▸ Your objective: Please reproduce every line of the listing below verbatim, leaving nothing out and changing nothing.

▸ Stored records:
* * * * *
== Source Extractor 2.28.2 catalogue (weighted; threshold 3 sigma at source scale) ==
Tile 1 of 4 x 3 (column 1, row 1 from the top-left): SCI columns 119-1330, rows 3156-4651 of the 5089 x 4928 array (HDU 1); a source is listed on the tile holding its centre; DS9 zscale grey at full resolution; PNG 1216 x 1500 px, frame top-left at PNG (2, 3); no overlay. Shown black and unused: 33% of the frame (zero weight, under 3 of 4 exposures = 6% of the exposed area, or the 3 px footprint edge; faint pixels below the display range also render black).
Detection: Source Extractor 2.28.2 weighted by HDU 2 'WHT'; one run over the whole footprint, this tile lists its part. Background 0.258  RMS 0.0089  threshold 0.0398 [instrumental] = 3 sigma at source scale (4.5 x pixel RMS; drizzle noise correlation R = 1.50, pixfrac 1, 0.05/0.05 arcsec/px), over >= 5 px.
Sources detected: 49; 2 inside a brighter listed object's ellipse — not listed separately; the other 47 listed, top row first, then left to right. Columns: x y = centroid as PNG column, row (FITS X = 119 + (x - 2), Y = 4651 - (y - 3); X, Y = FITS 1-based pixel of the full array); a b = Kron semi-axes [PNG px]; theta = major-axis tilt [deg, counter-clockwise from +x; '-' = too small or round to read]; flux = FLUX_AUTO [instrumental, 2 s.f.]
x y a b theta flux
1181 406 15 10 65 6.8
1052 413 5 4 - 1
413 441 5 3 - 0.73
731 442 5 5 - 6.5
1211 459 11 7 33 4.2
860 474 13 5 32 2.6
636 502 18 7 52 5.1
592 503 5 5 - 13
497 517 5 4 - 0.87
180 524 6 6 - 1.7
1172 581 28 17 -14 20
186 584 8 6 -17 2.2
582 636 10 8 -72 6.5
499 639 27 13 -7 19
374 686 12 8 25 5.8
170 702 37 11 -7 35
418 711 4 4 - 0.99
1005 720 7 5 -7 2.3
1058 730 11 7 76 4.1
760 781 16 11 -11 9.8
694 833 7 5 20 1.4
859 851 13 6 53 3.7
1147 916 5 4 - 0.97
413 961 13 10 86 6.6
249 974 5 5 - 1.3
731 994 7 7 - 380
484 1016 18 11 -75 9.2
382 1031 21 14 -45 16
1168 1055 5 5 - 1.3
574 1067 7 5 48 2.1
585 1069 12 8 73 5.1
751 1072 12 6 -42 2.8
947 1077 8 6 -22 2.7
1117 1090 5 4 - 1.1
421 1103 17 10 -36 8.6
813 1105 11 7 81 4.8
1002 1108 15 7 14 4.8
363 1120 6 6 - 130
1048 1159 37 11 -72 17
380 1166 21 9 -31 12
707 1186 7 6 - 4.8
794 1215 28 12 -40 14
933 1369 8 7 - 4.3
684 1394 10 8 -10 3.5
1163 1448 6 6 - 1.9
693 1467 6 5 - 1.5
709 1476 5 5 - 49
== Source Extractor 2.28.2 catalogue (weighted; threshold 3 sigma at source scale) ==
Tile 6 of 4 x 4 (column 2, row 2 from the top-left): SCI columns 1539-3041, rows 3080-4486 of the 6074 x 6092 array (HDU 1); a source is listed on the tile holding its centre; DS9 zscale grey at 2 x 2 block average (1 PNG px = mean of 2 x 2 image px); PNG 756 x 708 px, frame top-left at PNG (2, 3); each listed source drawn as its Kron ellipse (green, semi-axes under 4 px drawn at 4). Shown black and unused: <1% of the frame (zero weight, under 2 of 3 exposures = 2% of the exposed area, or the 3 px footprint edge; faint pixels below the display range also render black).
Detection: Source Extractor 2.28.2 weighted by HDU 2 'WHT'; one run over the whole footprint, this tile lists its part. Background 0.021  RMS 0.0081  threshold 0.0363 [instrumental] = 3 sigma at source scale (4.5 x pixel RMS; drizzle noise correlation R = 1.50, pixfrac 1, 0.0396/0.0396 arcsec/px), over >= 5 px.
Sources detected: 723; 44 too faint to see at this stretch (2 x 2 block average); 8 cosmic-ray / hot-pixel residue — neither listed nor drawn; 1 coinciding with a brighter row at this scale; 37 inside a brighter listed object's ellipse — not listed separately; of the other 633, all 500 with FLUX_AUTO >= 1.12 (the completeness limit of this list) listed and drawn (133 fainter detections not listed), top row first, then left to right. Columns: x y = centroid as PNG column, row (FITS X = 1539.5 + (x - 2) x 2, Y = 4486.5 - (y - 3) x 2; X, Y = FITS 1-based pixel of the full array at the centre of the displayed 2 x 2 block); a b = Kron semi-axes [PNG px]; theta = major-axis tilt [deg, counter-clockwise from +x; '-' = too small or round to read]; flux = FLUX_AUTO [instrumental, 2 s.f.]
* * * * *
▸ Exercise answer:
== Source Extractor 2.28.2 catalogue (weighted; threshold 3 sigma at source scale) ==
Tile 1 of 4 x 3 (column 1, row 1 from the top-left): SCI columns 119-1330, rows 3156-4651 of the 5089 x 4928 array (HDU 1); a source is listed on the tile holding its centre; DS9 zscale grey at full resolution; PNG 1216 x 1500 px, frame top-left at PNG (2, 3); no overlay. Shown black and unused: 33% of the frame (zero weight, under 3 of 4 exposures = 6% of the exposed area, or the 3 px footprint edge; faint pixels below the display range also render black).
Detection: Source Extractor 2.28.2 weighted by HDU 2 'WHT'; one run over the whole footprint, this tile lists its part. Background 0.258  RMS 0.0089  threshold 0.0398 [instrumental] = 3 sigma at source scale (4.5 x pixel RMS; drizzle noise correlation R = 1.50, pixfrac 1, 0.05/0.05 arcsec/px), over >= 5 px.
Sources detected: 49; 2 inside a brighter listed object's ellipse — not listed separately; the other 47 listed, top row first, then left to right. Columns: x y = centroid as PNG column, row (FITS X = 119 + (x - 2), Y = 4651 - (y - 3); X, Y = FITS 1-based pixel of the full array); a b = Kron semi-axes [PNG px]; theta = major-axis tilt [deg, counter-clockwise from +x; '-' = too small or round to read]; flux = FLUX_AUTO [instrumental, 2 s.f.]
x y a b theta flux
1181 406 15 10 65 6.8
1052 413 5 4 - 1
413 441 5 3 - 0.73
731 442 5 5 - 6.5
1211 459 11 7 33 4.2
860 474 13 5 32 2.6
636 502 18 7 52 5.1
592 503 5 5 - 13
497 517 5 4 - 0.87
180 524 6 6 - 1.7
1172 581 28 17 -14 20
186 584 8 6 -17 2.2
582 636 10 8 -72 6.5
499 639 27 13 -7 19
374 686 12 8 25 5.8
170 702 37 11 -7 35
418 711 4 4 - 0.99
1005 720 7 5 -7 2.3
1058 730 11 7 76 4.1
760 781 16 11 -11 9.8
694 833 7 5 20 1.4
859 851 13 6 53 3.7
1147 916 5 4 - 0.97
413 961 13 10 86 6.6
249 974 5 5 - 1.3
731 994 7 7 - 380
484 1016 18 11 -75 9.2
382 1031 21 14 -45 16
1168 1055 5 5 - 1.3
574 1067 7 5 48 2.1
585 1069 12 8 73 5.1
751 1072 12 6 -42 2.8
947 1077 8 6 -22 2.7
1117 1090 5 4 - 1.1
421 1103 17 10 -36 8.6
813 1105 11 7 81 4.8
1002 1108 15 7 14 4.8
363 1120 6 6 - 130
1048 1159 37 11 -72 17
380 1166 21 9 -31 12
707 1186 7 6 - 4.8
794 1215 28 12 -40 14
933 1369 8 7 - 4.3
684 1394 10 8 -10 3.5
1163 1448 6 6 - 1.9
693 1467 6 5 - 1.5
709 1476 5 5 - 49
== Source Extractor 2.28.2 catalogue (weighted; threshold 3 sigma at source scale) ==
Tile 6 of 4 x 4 (column 2, row 2 from the top-left): SCI columns 1539-3041, rows 3080-4486 of the 6074 x 6092 array (HDU 1); a source is listed on the tile holding its centre; DS9 zscale grey at 2 x 2 block average (1 PNG px = mean of 2 x 2 image px); PNG 756 x 708 px, frame top-left at PNG (2, 3); each listed source drawn as its Kron ellipse (green, semi-axes under 4 px drawn at 4). Shown black and unused: <1% of the frame (zero weight, under 2 of 3 exposures = 2% of the exposed area, or the 3 px footprint edge; faint pixels below the display range also render black).
Detection: Source Extractor 2.28.2 weighted by HDU 2 'WHT'; one run over the whole footprint, this tile lists its part. Background 0.021  RMS 0.0081  threshold 0.0363 [instrumental] = 3 sigma at source scale (4.5 x pixel RMS; drizzle noise correlation R = 1.50, pixfrac 1, 0.0396/0.0396 arcsec/px), over >= 5 px.
Sources detected: 723; 44 too faint to see at this stretch (2 x 2 block average); 8 cosmic-ray / hot-pixel residue — neither listed nor drawn; 1 coinciding with a brighter row at this scale; 37 inside a brighter listed object's ellipse — not listed separately; of the other 633, all 500 with FLUX_AUTO >= 1.12 (the completeness limit of this list) listed and drawn (133 fainter detections not listed), top row first, then left to right. Columns: x y = centroid as PNG column, row (FITS X = 1539.5 + (x - 2) x 2, Y = 4486.5 - (y - 3) x 2; X, Y = FITS 1-based pixel of the full array at the centre of the displayed 2 x 2 block); a b = Kron semi-axes [PNG px]; theta = major-axis tilt [deg, counter-clockwise from +x; '-' = too small or round to read]; flux = FLUX_AUTO [instrumental, 2 s.f.]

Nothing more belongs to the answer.